• [DIRECTIVE]: Report only the number of lines in the listing below that contain the string "series", matching case exactly.

• [GIVEN RECORDS]:
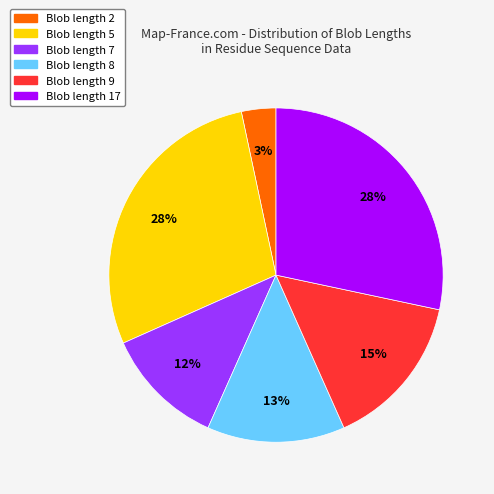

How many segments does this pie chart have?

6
==
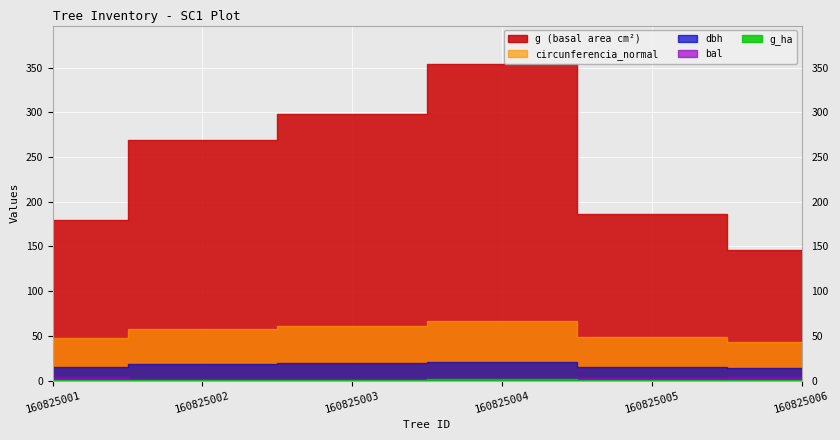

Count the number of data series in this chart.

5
---
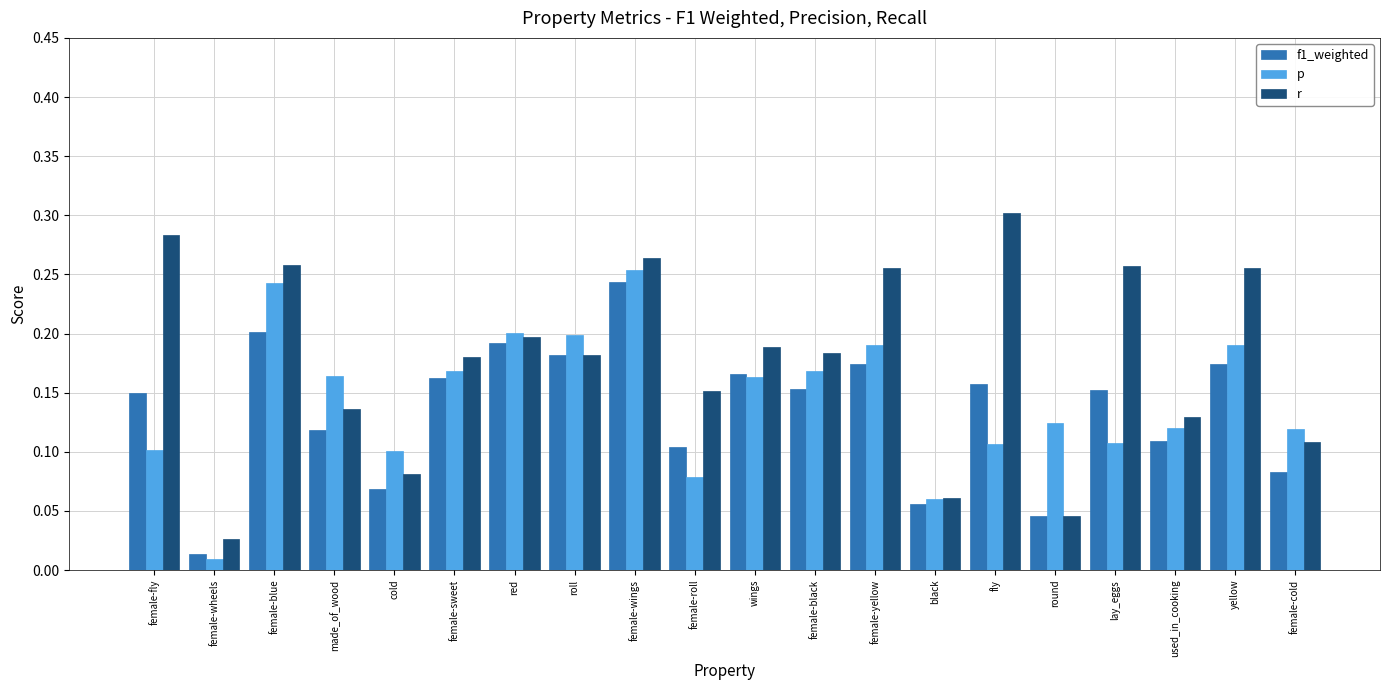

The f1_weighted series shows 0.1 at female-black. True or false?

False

• [EXPECTED ANSWER]: 2